Pues tristemente nunca la utilizamos, ni siquiera con su hijo, la bola está en su muy ochentera funda y no sirve más que para recordarme que no hay que guardar nada más que el amor.

Hoy aún somos lo mismo. Hoy que nada puede diferenciarnos de Slim, de Musk o de Bezos. Por que solo valemos por que podamos albergar en nuestros pulmones un aliento, debemos de entender, que vale una chingada, nuestro apellido, nuestras cuenta bancaria, por que solo vale  nuestra capacidad pulmonar.

Si Gates tiene en un momento coronavirus y sus pulmones no quieren respirar, vale tanto menos que nuestro perro que plácidamente duerme respirando en nuestro regazo.

Nunca antes había pensado y valorando tanto el poder respirar, una función automática del cuerpo.
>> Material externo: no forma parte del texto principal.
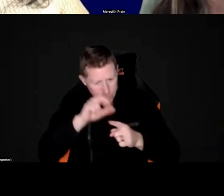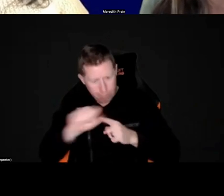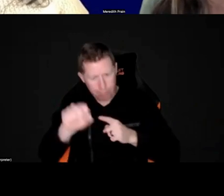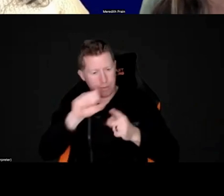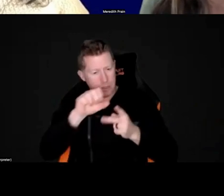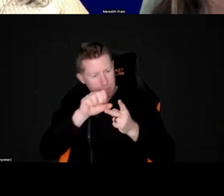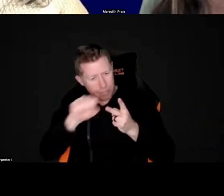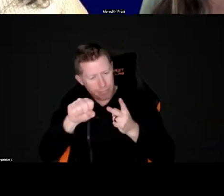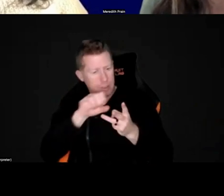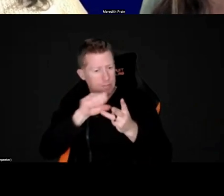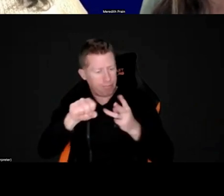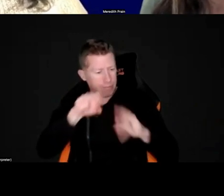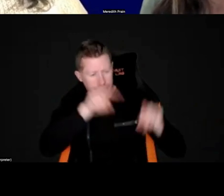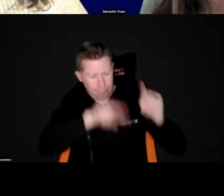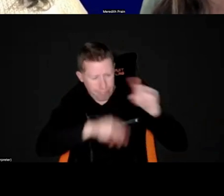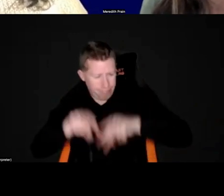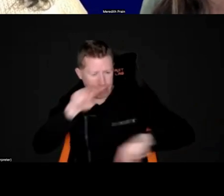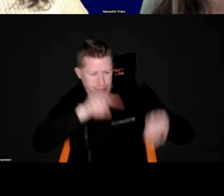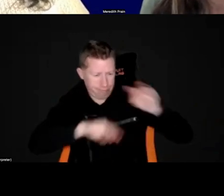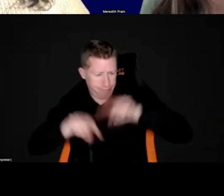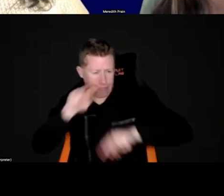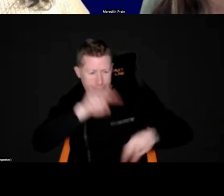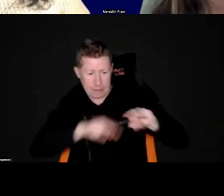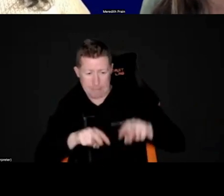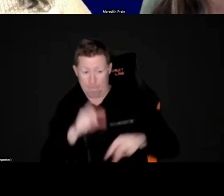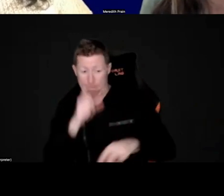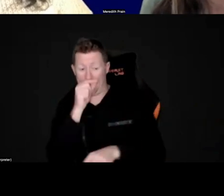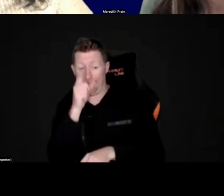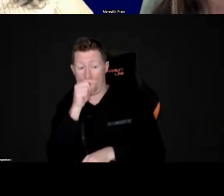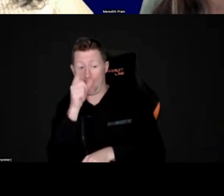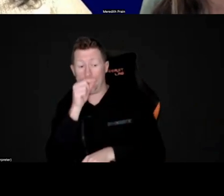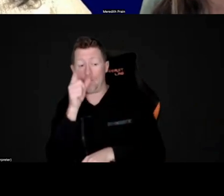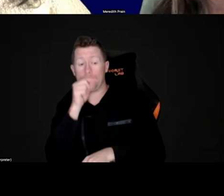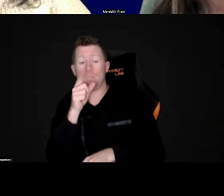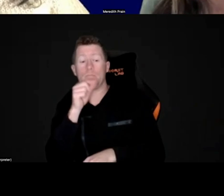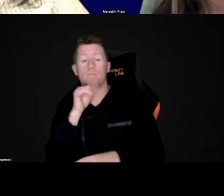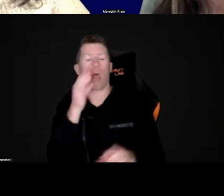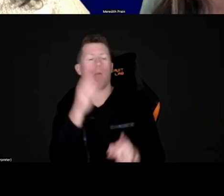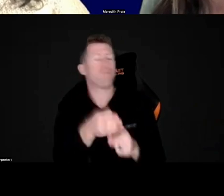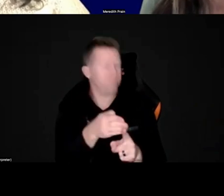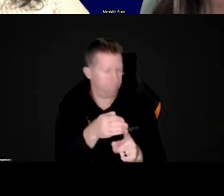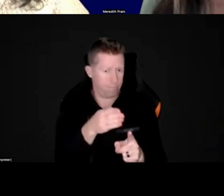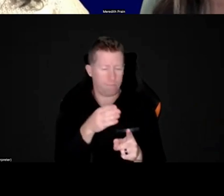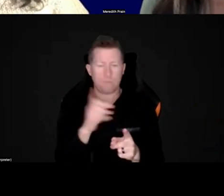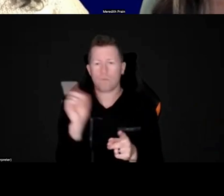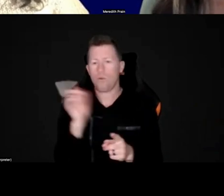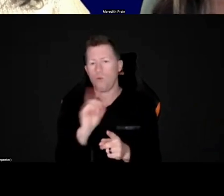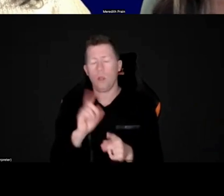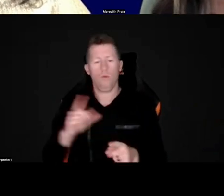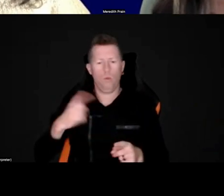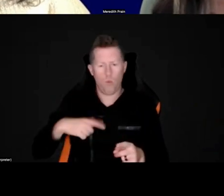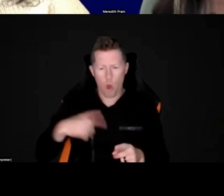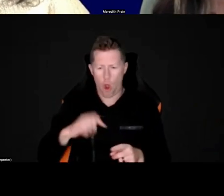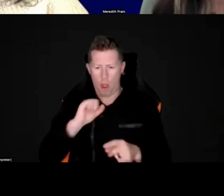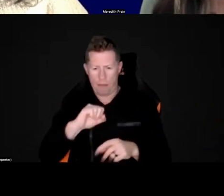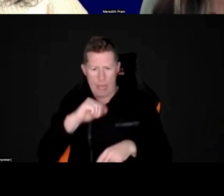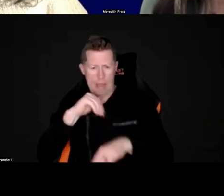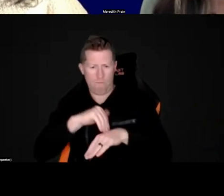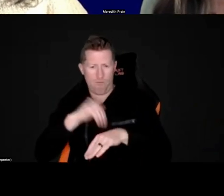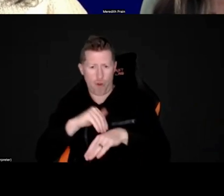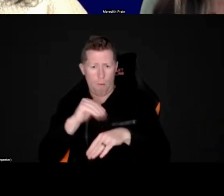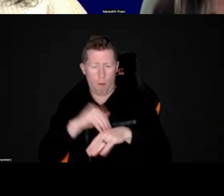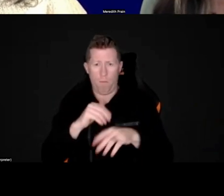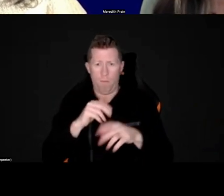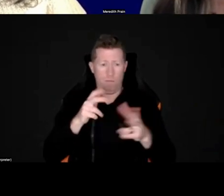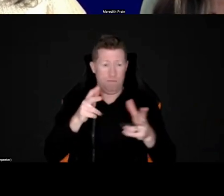and, and, and evaluated to see what the underlying factors of, um, um, visual, what their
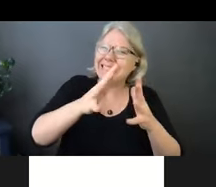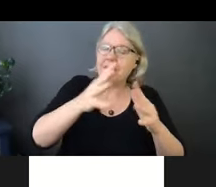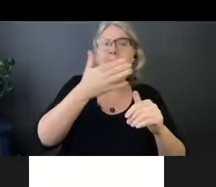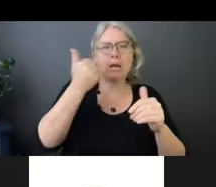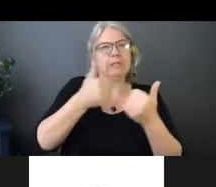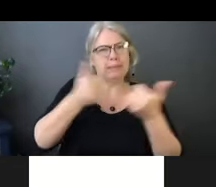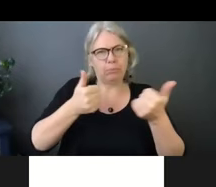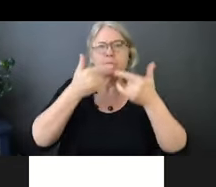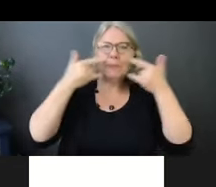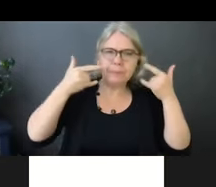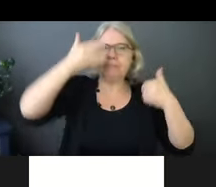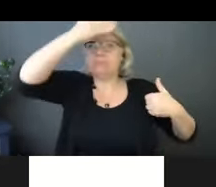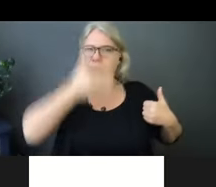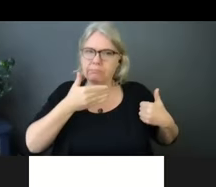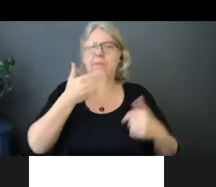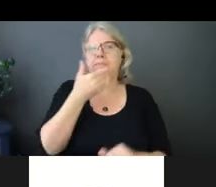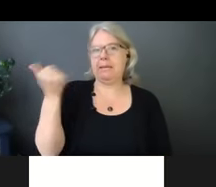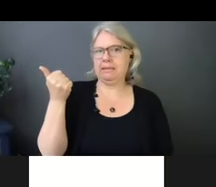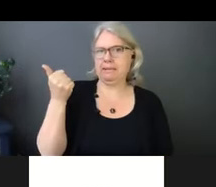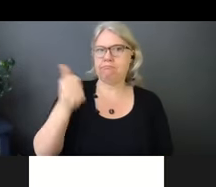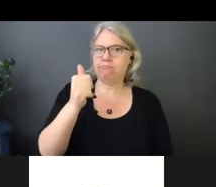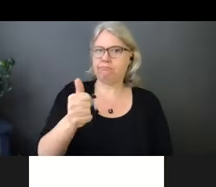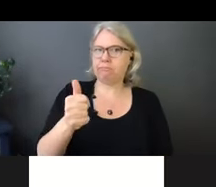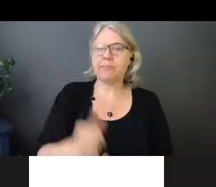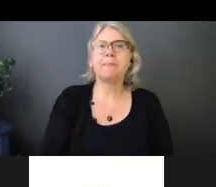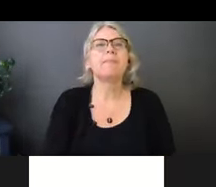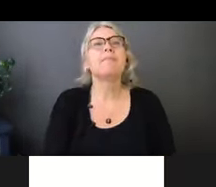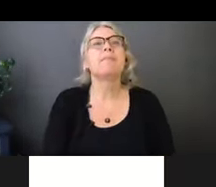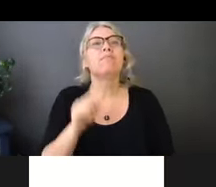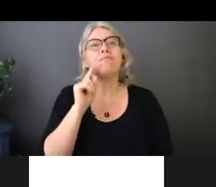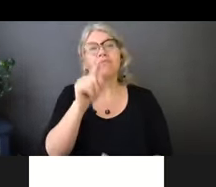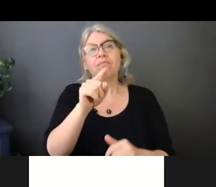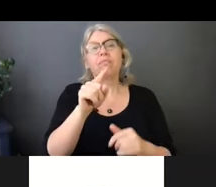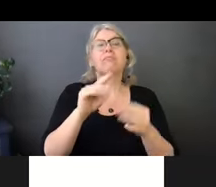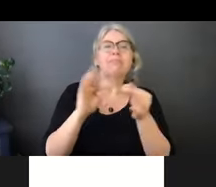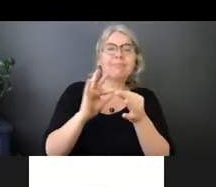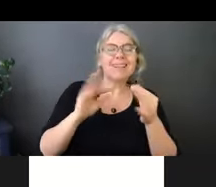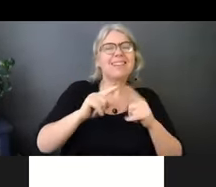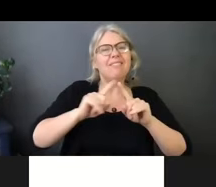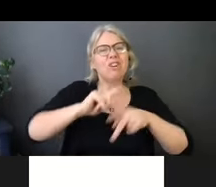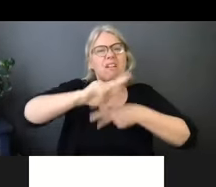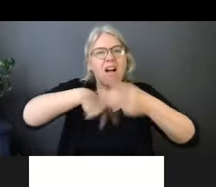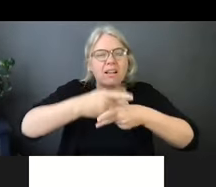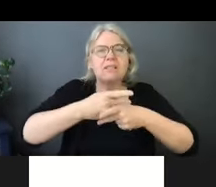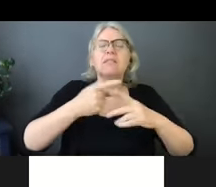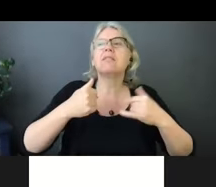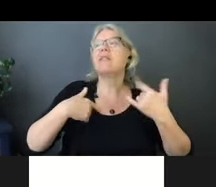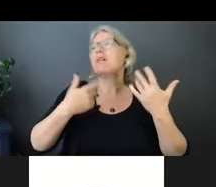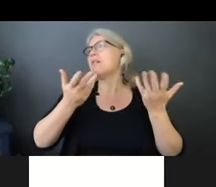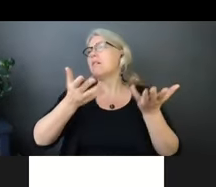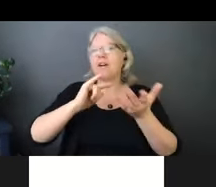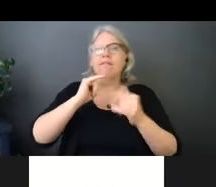talks about standard masks, fluid resistant masks, and then surgical masks and N95 masks. So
Hoy la cuento, la cuido, la descifro. Pero sin duda, vale lo mismo mi aliento, que el del mismísimo Trump. Hoy los humanos somos iguales, solo vale nuestro pulmón.

Por eso, hoy hubiera deseado, tronar, rodar esa bola, Spitit 76. Escucharla deshacer los pinos. Tenerla entre mis manos y que algunas chuzas me hubiera otorgado. La realidad me devasta: no está Mauricio, no está Ricardo, no está Ricky y solo queda la bola que hoy a nadie importa si tira un puto pino o se pudre en su funda.

En fin, las enseñanzas del puto bicho de mierda que acabó con mi familia, es que valoremos cada minutos, a cada persona y que apreciemos como un carajo la vida.